Other News Materials 14 February 2008 14:46 (UTC +04:00)

( dpa ) - President Vladimir Putin warned Thursday that Russia would respond to threats along its borders while praising the economic growth under his watch at his final news conference before over 1,300 reporters.

Following Putin's seven minute speech, he began fielding questions from the hall packed with 1,331 reporters in a tradition he began seven years ago and that has come to be mark of his presidency.

Responding to a US reporter, Putin threatened that Russia could aim missiles at Eastern Europe if the United States and NATO built military bases there.

"We shall be compelled to retarget our missile systems on objects which we consider a threat to our national safety," Putin said, including Ukraine if the country were to join NATO.

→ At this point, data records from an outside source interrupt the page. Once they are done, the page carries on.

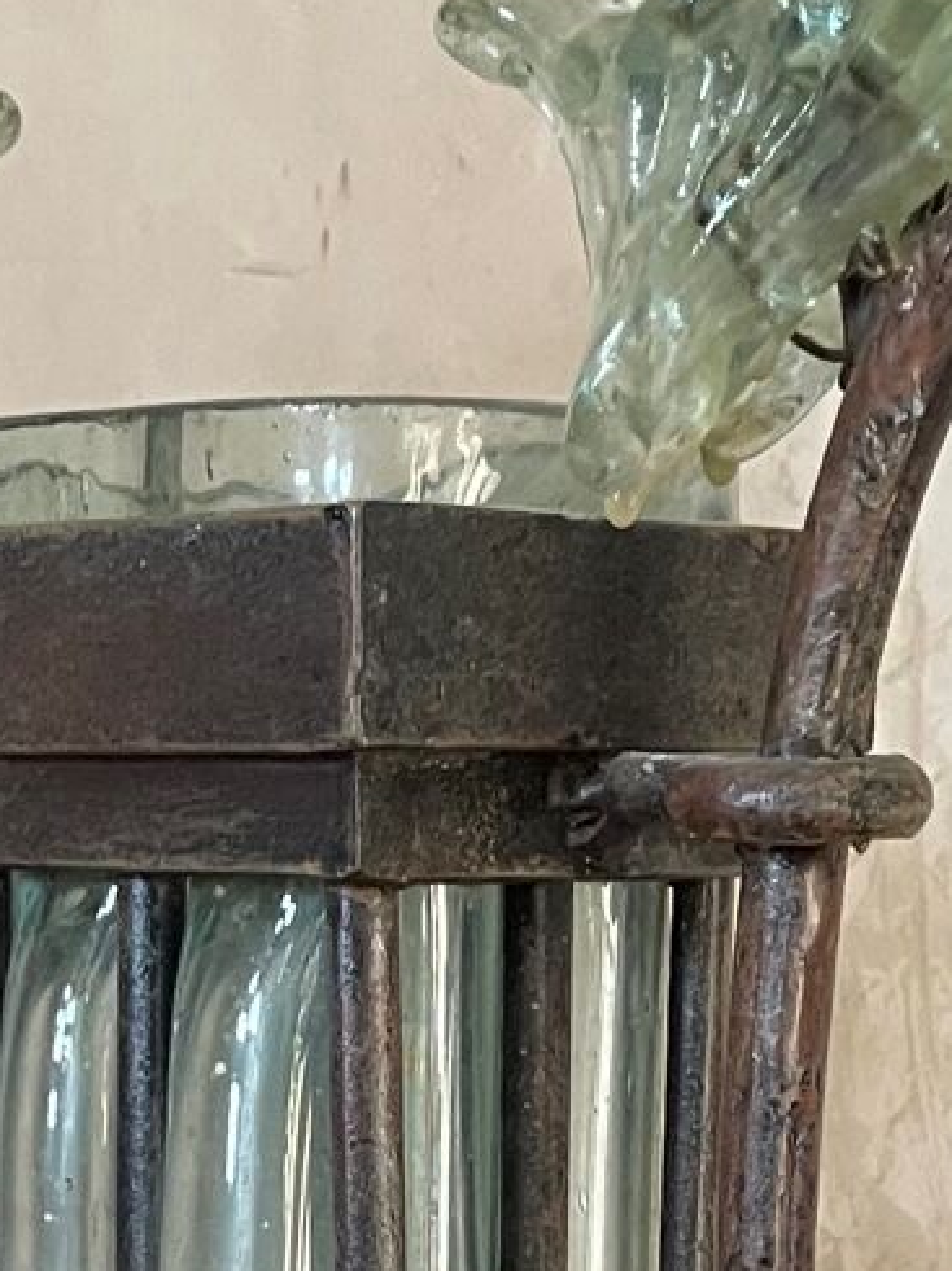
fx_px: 3927
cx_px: 451
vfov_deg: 16.1
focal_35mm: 107
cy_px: 2130
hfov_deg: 13.8
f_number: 1.6
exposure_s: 1/50
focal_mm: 4.2
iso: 250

Putin called moves to include Ukraine in NATO "undemocratic" and "against the will of the majority of the Ukrainian people."

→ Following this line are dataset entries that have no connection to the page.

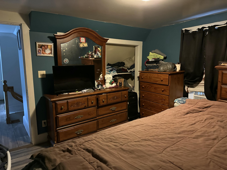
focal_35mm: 24
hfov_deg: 71.6
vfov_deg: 56.8
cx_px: 114
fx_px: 157
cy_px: 85
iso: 1250
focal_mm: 6.86
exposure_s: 1/30
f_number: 1.78
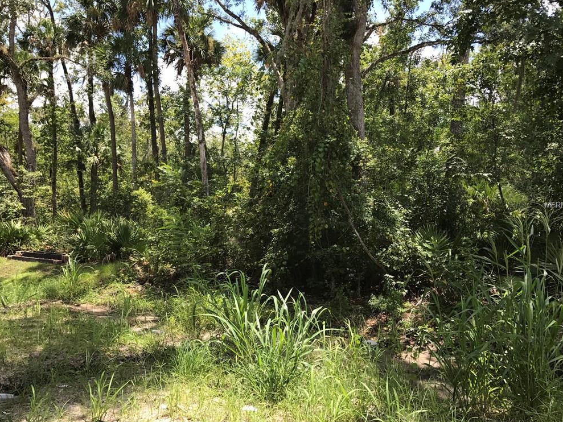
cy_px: 205
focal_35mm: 29
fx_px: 472
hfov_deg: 61.6
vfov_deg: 48.2
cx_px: 288
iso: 20
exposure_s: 1/699
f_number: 1.8
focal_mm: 3.99
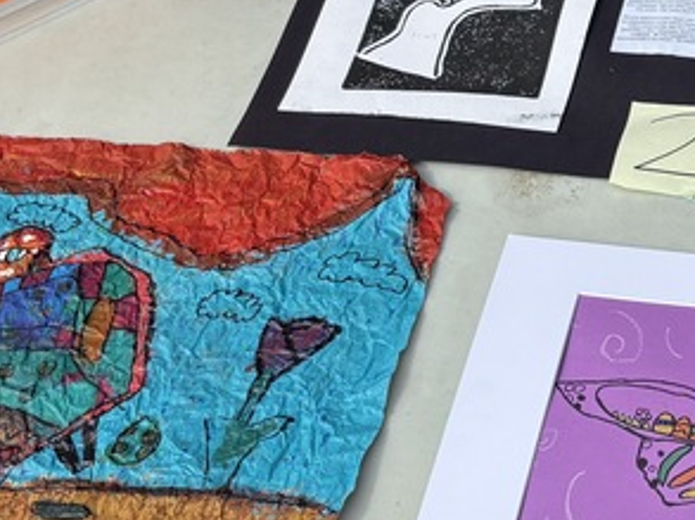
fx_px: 1825
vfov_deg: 16.2
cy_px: 273
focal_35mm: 91
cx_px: 759
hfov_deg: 20.6
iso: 50
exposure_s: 1/5952
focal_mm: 5.96
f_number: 1.6
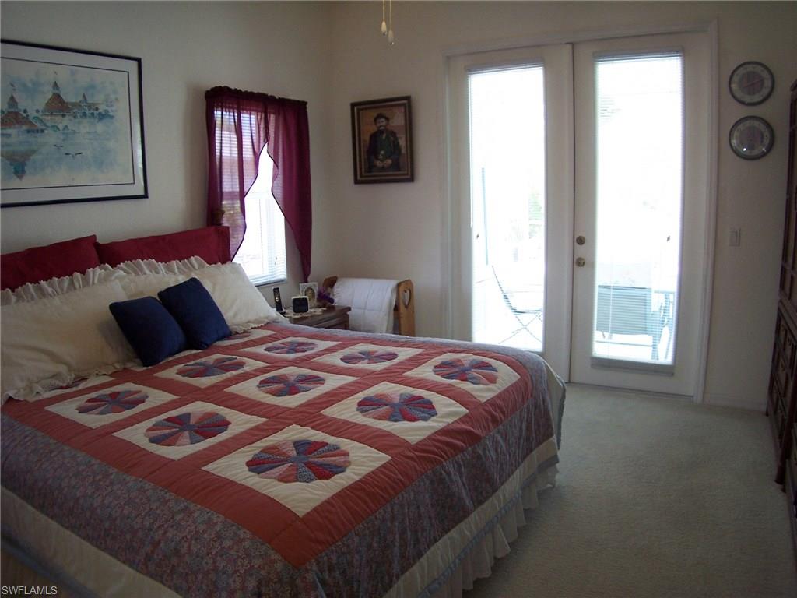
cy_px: 299
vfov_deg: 36.8
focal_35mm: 39
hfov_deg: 47.9
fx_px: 898
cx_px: 398
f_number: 2.8
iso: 140
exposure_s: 1/60
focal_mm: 8
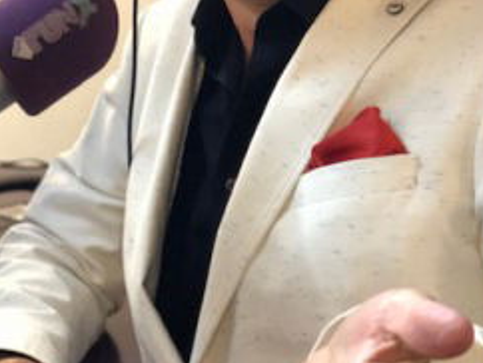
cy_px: 21
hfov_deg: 18.2
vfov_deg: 13.7
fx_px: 1494
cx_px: 110
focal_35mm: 107
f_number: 2.4
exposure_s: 1/13
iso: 160
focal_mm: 6
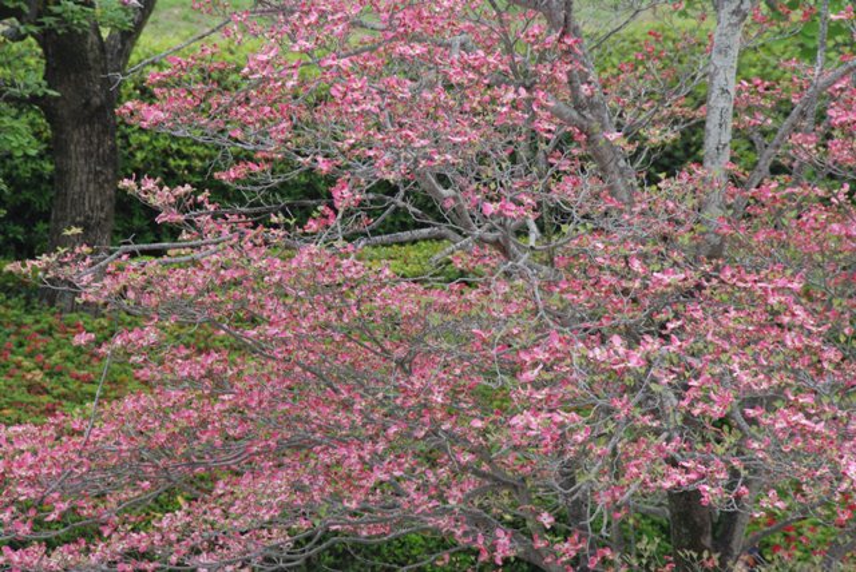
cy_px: 286
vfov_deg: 4.6
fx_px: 7140
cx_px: 428
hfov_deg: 6.9
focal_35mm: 300
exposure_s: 1/80
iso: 400
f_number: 14
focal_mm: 200
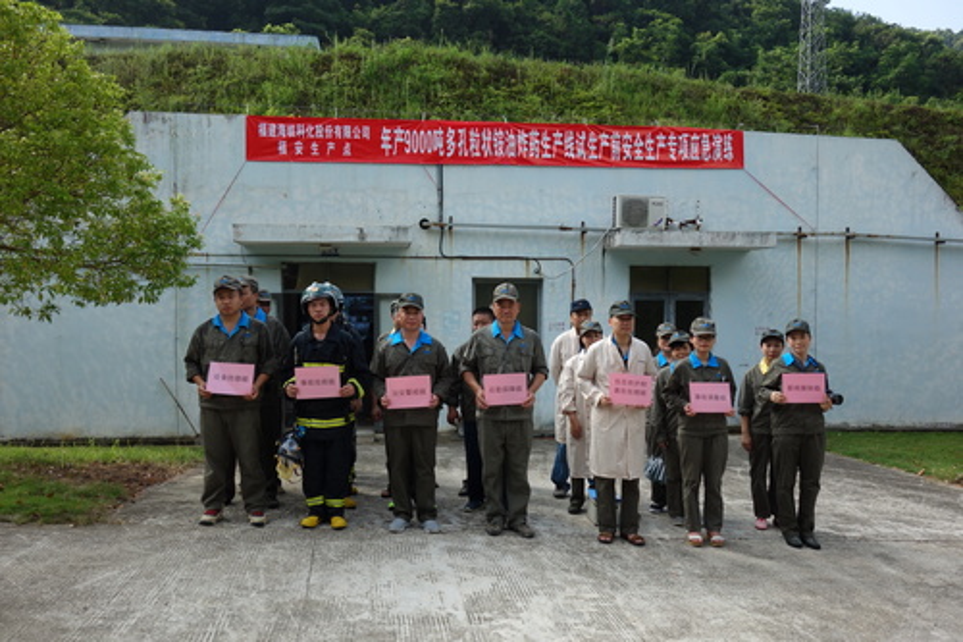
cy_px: 321
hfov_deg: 65.5
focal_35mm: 28
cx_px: 482
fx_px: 749
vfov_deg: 46.4
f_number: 5.6
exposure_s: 1/200
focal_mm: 10.4
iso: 125
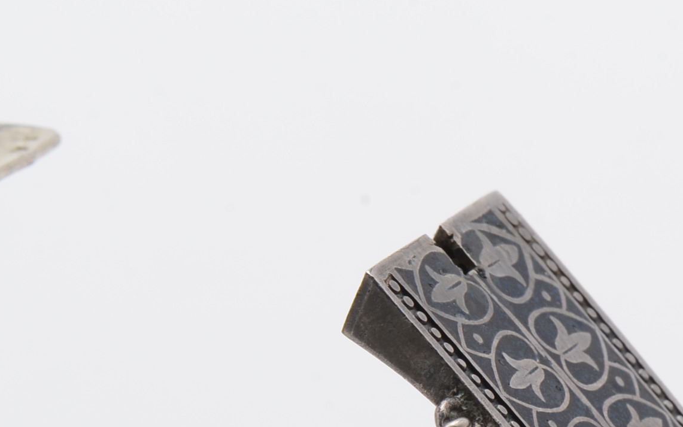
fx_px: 5213
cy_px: 351
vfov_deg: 4.7
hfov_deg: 7.5
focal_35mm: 280
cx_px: 234
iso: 200
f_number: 16
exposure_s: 1/125
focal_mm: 85
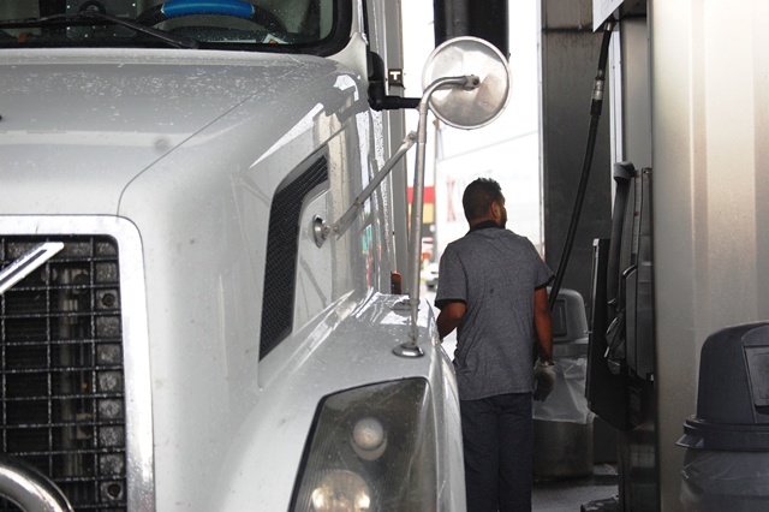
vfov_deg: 15.2
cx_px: 384
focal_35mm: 90
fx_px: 1921
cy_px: 256
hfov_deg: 22.6
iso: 400
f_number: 4.2
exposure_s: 1/320
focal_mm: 60
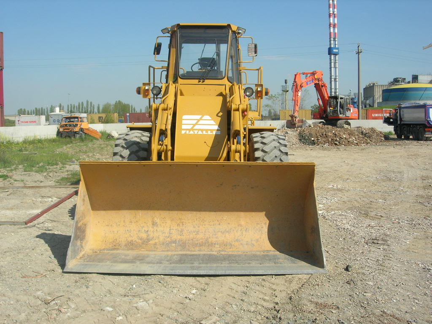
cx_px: 216
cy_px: 162
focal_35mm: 38
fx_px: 474
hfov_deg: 49.0
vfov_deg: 37.7
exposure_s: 1/587
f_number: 4.8
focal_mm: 7.8
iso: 64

The Russian president also accused the United States of acting unilaterally in imposing its plans for a missile defence system in Poland and the Czech Republic.

"Who asked the Poles: Do they want this systems or not?" Putin stressed.

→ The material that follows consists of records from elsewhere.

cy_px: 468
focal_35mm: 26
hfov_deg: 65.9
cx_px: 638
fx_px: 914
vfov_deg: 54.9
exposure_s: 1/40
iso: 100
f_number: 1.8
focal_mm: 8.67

Putin, who is barred from a third term, again endorsed his deputy prime minister's presidential candidacy in a bid to share power with his hand-picked successor when he steps down in May.

"He would be a worthy president and an actual boss. I simply trust him," Putin told journalists in the great hall.

Broadcast across Russia's state television channels and radio stations, Putin ran through the Russian state's impressive growth figures of over 8 per cent per year, disseminating statistics in a form characteristic of his public speeches.

"All eight years I have worked like a slave in the gallies from morning to night for this success," Putin said at the massive press conference that was expected to last a record-breaking four plus hours.

Journalists lined up from early morning in front of the Kremlin complex for the conference that has grown in size and length every year since Putin's first news conference in 2001, which was attended by 400 journalists.